(SUPPLIED RECORDS Opens)
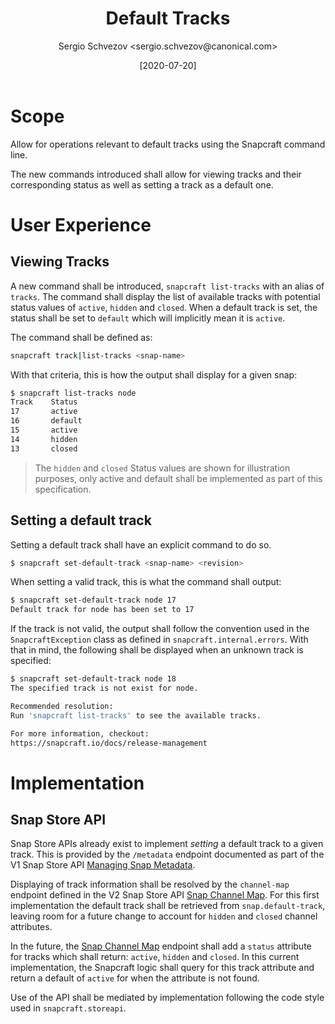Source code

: #+TITLE: Default Tracks
#+AUTHOR: Sergio Schvezov <sergio.schvezov@canonical.com>
#+DATE: [2020-07-20]

* Scope
Allow for operations relevant to default tracks using the Snapcraft command
line.

The new commands introduced shall allow for viewing tracks and their
corresponding status as well as setting a track as a default one.

* User Experience
** Viewing Tracks
A new command shall be introduced, =snapcraft list-tracks= with an alias of
=tracks=. The command shall display the list of available tracks with potential
status values of =active=, =hidden= and =closed=. When a default track is set, the
status shall be set to =default= which will implicitly mean it is =active=.
 
The command shall be defined as:

#+BEGIN_SRC sh
snapcraft track|list-tracks <snap-name>
#+END_SRC

With that criteria, this is how the output shall display for a given snap:
#+BEGIN_SRC sh
  $ snapcraft list-tracks node
  Track    Status
  17       active
  16       default
  15       active
  14       hidden
  13       closed
#+END_SRC

#+BEGIN_QUOTE
The =hidden= and =closed= Status values are shown for illustration purposes, only
active and default shall be implemented as part of this specification.
#+END_QUOTE

** Setting a default track
Setting a default track shall have an explicit command to do so.

#+BEGIN_SRC sh
$ snapcraft set-default-track <snap-name> <revision>
#+END_SRC

When setting a valid track, this is what the command shall output:

#+BEGIN_SRC sh
$ snapcraft set-default-track node 17
Default track for node has been set to 17
#+END_SRC

If the track is not valid, the output shall follow the convention used in
the ~SnapcraftException~ class as defined in =snapcraft.internal.errors=. With that
in mind, the following shall be displayed when an unknown track is specified:

#+BEGIN_SRC sh
$ snapcraft set-default-track node 18
The specified track is not exist for node.

Recommended resolution:
Run 'snapcraft list-tracks' to see the available tracks.

For more information, checkout:
https://snapcraft.io/docs/release-management
#+END_SRC

* Implementation
** Snap Store API
Snap Store APIs already exist to implement /setting/ a default track to a given
track. This is provided by the ~/metadata~ endpoint documented as part of the V1
Snap Store API [[https://dashboard.snapcraft.io/docs/api/snap.html#managing-snap-metadata][Managing Snap Metadata]].

Displaying of track information shall be resolved by the ~channel-map~ endpoint
defined in the V2 Snap Store API [[https://dashboard.snapcraft.io/docs/v2/en/snaps.html#snap-channel-map][Snap Channel Map]]. For this first implementation
the default track shall be retrieved from ~snap.default-track~, leaving room for a
future change to account for ~hidden~ and ~closed~ channel attributes.

In the future, the [[https://dashboard.snapcraft.io/docs/v2/en/snaps.html#snap-channel-map][Snap Channel Map]] endpoint shall add a ~status~ attribute for
tracks which shall return: =active=, =hidden= and =closed=. In this current
implementation, the Snapcraft logic shall query for this track attribute and
return a default of =active= for when the attribute is not found.

Use of the API shall be mediated by implementation following the code style used
in =snapcraft.storeapi=.
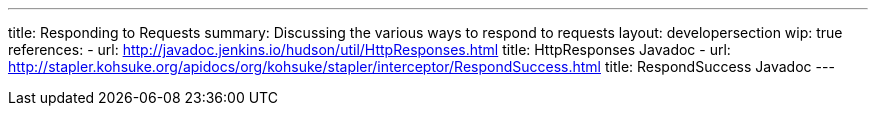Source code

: ---
title: Responding to Requests
summary: Discussing the various ways to respond to requests
layout: developersection
wip: true
references:
- url: http://javadoc.jenkins.io/hudson/util/HttpResponses.html
  title: HttpResponses Javadoc
- url: http://stapler.kohsuke.org/apidocs/org/kohsuke/stapler/interceptor/RespondSuccess.html
  title: RespondSuccess Javadoc
---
(SUPPLIED RECORDS Closes)
* _ABOUT THIS EXERCISE_
Report every line of the entries that carries the word "snaps".

* _RESULT OF THIS TASK_
defined in the V2 Snap Store API [[https://dashboard.snapcraft.io/docs/v2/en/snaps.html#snap-channel-map][Snap Channel Map]]. For this first implementation
In the future, the [[https://dashboard.snapcraft.io/docs/v2/en/snaps.html#snap-channel-map][Snap Channel Map]] endpoint shall add a ~status~ attribute for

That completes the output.